Q: What advice do you have for others who feel they have a food addiction and can’t get out?
jk: I believe that everyone is different so there is no One Size Fits all to addressing any addiction, like just go to OA or do this diet or see a therapist or write in your journal every time you have a craving. All of those things taken together may be what works for you, but you will only know what works until you’ve tried anything that speaks to you.
My best advice is to be open to anything and everything. I think of it as a combination bike lock with the four dials and you’ve forgotten the code. In effect, to break the code, you could fiddle with it to try every conceivable combination of numbers that will open it. I feel like my addiction is like that. Just keep slapping ideas up against the wall and see what sticks. Some people swear by a 12-step program, others abstinence, others hypnotherapy, or whatever.
All I can say is what worked for me and that is getting to the deepest root of my cravings, this master-slave relationship and chipping away at what was driving me to those foods. Sure, the 10-day sugar challenge got the ball rolling for me but that just took away the surface symptoms. I do believe that momentum is a powerful tool to help anyone out of addiction (and in another blog post, I write about how getting a colonoscopy rid me of alcohol).
Success is predicated on the environment. For me, I took myself out of the environment of the sweets in the form of avoiding the convenience store, which was difficult in a practical everyday sense. Also, my friends were supportive, either not eating chocolate in front of me or on my birthday offering a non-chocolate treat with a candle, which was very nice.
I really believe the deprivation idea is key. Rather than feeling the lack of the chocolate candy and ice cream — the stuff that I wasn’t eating — I replaced that notion with the good things I was consuming like healthy foods I love or an overabundance of greens (broccoli, kale, salad) instead of white (sugar, pasta, carbs). Of course, there is a chemical addiction to the sugar and for that, I suggest working with a medical professional, a doctor or nutritionist. For the emotional stuff, create a mantra, something that speaks to your deepest core. I have a meditation practice and one day the phrase, “I am not a slave to food, I will not be a slave to food” came to me so I wrote it down and decided it was my thing. It is simple and it works for me. In the beginning, when I was home or alone, I would say it out loud or if I were in the store or on the street, I would whisper it or say it in my head. Writing it too, as I’ve mentioned, is very powerful — seeing the words on paper or on screen, making the mind/hand connection.
--------------------
[THINGS TO DO]:
A – In the interview about food addiction, what did jk's friends offer on jk's birthday?
B – Transcribe the part of the food addiction interview that starts with the words "My best advice" and ends with "hypnotherapy, or whatever.".
The entries come from a separate source.

Collected data:
--------------------
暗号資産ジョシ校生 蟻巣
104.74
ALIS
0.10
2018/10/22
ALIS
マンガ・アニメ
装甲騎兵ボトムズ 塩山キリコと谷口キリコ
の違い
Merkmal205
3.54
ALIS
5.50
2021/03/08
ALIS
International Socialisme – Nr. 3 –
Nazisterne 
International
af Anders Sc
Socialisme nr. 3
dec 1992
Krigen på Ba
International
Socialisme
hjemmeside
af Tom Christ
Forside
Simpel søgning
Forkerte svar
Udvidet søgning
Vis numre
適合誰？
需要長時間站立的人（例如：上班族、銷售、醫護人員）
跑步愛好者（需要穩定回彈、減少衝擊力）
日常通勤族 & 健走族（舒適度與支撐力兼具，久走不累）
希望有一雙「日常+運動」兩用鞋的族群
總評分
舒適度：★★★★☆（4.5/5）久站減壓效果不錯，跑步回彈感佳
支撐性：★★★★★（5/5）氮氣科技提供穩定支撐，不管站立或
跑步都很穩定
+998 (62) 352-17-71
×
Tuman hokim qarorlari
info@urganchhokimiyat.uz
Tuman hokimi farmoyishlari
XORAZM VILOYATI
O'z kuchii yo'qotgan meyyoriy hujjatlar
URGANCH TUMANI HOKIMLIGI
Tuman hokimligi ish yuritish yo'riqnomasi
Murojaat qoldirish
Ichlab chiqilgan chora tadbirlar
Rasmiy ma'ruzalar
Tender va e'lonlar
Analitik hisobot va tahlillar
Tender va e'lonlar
--------------------
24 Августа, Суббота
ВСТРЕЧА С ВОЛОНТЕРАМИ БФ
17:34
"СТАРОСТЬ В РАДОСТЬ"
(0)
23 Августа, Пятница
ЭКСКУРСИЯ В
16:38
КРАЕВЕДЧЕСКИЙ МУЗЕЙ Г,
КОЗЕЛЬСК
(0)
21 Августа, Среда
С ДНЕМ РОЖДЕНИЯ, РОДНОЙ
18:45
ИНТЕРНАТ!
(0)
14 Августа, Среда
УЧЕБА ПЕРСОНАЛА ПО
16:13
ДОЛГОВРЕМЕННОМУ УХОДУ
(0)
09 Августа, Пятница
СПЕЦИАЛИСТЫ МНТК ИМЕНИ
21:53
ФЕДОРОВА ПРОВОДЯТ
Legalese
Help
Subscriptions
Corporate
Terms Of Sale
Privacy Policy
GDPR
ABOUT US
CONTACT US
--------------------
[RESPONSE LIST]:
A – A non-chocolate treat with a candle.

B –
My best advice is to be open to anything and everything. I think of it as a combination bike lock with the four dials and you’ve forgotten the code. In effect, to break the code, you could fiddle with it to try every conceivable combination of numbers that will open it. I feel like my addiction is like that. Just keep slapping ideas up against the wall and see what sticks. Some people swear by a 12-step program, others abstinence, others hypnotherapy, or whatever.